The answer must be every line of the records in which the string "Internacional" appears.

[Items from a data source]

---*---

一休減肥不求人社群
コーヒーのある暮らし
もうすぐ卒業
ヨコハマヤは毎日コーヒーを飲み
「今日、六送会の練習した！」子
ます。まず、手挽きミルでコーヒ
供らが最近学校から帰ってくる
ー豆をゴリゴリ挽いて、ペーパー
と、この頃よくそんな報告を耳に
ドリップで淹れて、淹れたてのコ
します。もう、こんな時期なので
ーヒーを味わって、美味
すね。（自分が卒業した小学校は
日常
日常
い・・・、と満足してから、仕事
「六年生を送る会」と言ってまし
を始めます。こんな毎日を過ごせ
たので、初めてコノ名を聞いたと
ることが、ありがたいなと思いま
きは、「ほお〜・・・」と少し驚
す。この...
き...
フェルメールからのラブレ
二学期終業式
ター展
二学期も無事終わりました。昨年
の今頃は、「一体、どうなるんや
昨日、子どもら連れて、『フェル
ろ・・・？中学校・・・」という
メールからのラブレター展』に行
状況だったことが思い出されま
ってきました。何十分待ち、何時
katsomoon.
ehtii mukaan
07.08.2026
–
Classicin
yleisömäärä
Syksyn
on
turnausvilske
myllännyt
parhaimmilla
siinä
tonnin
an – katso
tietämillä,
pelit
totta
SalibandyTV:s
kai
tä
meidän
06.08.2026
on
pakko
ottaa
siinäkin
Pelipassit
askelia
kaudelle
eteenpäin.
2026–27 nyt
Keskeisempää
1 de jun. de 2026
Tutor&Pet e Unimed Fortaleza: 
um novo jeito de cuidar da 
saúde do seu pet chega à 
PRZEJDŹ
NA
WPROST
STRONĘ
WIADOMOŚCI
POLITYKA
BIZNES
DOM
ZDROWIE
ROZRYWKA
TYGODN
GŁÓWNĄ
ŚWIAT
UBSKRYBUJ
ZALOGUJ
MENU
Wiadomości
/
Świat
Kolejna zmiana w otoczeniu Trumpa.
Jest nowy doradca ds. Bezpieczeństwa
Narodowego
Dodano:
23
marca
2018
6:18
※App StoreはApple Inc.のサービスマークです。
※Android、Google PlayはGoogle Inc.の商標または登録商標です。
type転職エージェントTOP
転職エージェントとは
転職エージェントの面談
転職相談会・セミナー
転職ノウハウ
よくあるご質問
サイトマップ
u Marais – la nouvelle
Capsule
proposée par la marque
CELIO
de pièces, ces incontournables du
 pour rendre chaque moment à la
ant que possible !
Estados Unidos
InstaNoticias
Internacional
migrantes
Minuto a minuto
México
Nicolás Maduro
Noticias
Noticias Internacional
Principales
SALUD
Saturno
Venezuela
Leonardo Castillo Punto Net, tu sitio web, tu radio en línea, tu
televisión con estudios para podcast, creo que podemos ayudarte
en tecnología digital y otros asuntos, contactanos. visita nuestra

---*---

Answer box:
Internacional
Noticias Internacional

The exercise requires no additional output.